9 Questions: D. W. Gregory

November 20, 2013
D.W. Gregory is a resident playwright with New Jersey Rep and a member of the Dramatists Guild.  She writes frequently about the American working class experience and is best known for Radium Girls, an historical drama about dialpainters poisoned on the job in the 1920s.  A popular title in high school and college theatre, it has received more than 130 productions worldwide, including in London, Chicago, Boston, and Toronto.  The other feather in her cap is The Good Daughter, about a Missouri farm family struggling with rapid social change after World War I, which was her first project with New Jersey Rep and was nominated for a Pulitzer Prize when it premiered there in 2003.  Gregory's work in youth theatre was launched with a residency at Imagination Stage (Bethesda, MD), where she wrote and premiered Miracle in Mudville and four other plays for young audiences.  Two of those works, Penny Candy and The Secret Lives of Toads, are available through Dramatic Publishing.  In addition to writing plays, Gregory has worked as a theatre critic, writing for The Washington Post, and as a teaching artist.  She is a founding member of The Playwrights Gymnasium, a process-oriented playwrights' workshop based in Washington, D.C. More information about her plays is available on her web site, http://www.dwgregory.com.

 

1. A group of friends is having a potluck-- what do you bring? 

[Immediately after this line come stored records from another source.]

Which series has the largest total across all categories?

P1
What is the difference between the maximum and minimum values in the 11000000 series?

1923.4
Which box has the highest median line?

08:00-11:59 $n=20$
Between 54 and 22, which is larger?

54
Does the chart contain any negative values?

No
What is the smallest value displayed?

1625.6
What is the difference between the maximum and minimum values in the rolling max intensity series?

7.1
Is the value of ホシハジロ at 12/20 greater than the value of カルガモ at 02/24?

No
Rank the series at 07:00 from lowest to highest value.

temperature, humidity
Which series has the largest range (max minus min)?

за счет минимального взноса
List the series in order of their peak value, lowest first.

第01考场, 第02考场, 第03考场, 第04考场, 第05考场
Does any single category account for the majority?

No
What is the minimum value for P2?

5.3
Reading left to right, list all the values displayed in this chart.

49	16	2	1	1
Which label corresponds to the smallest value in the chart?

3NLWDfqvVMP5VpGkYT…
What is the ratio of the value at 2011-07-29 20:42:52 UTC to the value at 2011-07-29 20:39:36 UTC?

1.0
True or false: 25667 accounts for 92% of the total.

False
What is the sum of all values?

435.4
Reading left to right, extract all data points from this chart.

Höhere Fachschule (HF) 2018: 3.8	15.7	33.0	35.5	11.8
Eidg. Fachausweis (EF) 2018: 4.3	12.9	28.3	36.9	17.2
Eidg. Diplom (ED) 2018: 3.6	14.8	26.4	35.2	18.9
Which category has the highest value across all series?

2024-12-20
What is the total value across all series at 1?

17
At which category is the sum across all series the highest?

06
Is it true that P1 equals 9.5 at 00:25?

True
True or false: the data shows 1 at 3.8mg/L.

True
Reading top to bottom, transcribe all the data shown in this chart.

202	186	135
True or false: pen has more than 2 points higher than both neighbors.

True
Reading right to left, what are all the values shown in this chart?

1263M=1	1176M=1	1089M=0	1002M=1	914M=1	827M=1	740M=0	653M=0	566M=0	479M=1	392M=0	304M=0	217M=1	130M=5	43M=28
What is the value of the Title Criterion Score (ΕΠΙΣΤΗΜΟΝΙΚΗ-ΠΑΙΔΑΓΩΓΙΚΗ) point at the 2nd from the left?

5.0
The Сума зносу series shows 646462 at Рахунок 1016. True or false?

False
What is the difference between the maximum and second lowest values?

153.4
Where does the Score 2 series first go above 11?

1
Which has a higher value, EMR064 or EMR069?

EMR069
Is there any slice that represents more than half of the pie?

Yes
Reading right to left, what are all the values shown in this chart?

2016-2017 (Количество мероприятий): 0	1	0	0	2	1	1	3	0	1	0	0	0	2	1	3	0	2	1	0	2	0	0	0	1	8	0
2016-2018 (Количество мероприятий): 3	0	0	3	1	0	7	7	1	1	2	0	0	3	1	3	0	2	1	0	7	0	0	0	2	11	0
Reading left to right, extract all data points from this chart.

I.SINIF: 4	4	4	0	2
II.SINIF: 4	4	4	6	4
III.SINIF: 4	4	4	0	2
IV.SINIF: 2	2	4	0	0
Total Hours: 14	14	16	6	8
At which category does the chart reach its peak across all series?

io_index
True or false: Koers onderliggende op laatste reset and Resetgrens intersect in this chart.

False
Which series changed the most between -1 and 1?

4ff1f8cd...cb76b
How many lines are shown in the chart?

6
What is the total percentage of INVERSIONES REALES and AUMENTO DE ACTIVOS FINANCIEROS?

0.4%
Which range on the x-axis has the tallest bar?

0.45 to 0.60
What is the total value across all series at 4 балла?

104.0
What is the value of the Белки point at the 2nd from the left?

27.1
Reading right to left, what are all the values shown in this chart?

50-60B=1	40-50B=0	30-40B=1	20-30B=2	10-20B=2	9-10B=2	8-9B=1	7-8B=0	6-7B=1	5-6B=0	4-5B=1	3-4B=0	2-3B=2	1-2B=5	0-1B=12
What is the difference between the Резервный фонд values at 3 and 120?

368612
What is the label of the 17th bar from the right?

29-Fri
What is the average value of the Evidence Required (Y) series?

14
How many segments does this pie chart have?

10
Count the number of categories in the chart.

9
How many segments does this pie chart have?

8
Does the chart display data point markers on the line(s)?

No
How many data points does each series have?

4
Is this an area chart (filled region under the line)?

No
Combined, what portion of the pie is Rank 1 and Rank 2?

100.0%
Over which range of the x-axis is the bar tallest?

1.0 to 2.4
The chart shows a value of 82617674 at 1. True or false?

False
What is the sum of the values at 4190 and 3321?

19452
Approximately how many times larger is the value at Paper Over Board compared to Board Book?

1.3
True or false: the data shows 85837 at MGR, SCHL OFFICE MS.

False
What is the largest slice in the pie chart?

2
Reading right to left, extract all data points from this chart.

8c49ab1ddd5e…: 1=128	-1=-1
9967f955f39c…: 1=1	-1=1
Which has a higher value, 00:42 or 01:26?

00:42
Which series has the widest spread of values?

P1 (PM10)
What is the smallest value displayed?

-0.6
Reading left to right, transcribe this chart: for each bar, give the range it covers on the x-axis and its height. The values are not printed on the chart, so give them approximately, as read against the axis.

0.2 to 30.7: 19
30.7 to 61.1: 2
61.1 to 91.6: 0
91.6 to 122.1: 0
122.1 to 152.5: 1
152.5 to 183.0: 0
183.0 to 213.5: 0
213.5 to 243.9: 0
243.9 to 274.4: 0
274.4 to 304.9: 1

Green salad.  Too many potlucks are overloaded with carbs.


2. What piece of conventional wisdom about playwriting have you found to be the least helpful? 

Make your play actor-proof. What the heck does that mean? We're all at the mercy of our actors.


3. Where is a place you've never been that you would love to go?

Versailles.  I want to see how much luxury cost Marie Antoinette her head.


4. What is most helpful to you as you sit down to write a first draft? 

To let ‘er rip.  Turn off the inner critic and just riff on whatever amuses me.


5.  I am a closet  ______________.

Nail-biter.  Really.


6. If for some reason you were suddenly forbidden to write, what would you end up doing?

I would paint – oils and acrylics, in wild, impressionistic fashion.


7. Is there a book you read, play or movie you saw, or story you heard as a child that had a significant impact on you? 

Had to be Frank Capra.  I think the one that hit me hardest was Meet John Doe – because of the collision between idealism and cynicism – the story of a man who initially agrees to a ruse, then is caught up in it and willing to die for an idea.


8. What is the biggest obstacle or setback you've ever faced in creating a play, and how did you move past it? 

My own anxiety; the inner nagging voice that says "give up, you have no talent."  How did I move past it? I went back to work.  I threw out an entire draft once and started over – sometimes that's what you do. And that play has had almost 300 productions.


9. How has your writing changed over time?

I started out imitating the artists whose work I'd seen or read, in the small towns where I grew up and spent the first 30 years of my life.  So my work had echoes of Frank Capra and William Inge, Tennessee Williams, and Arthur Miller, because that's what was in the library.  As I got comfortable with the form I began to break free and search for a style that married my stories to my perceptions ... I think I am still on the hunt.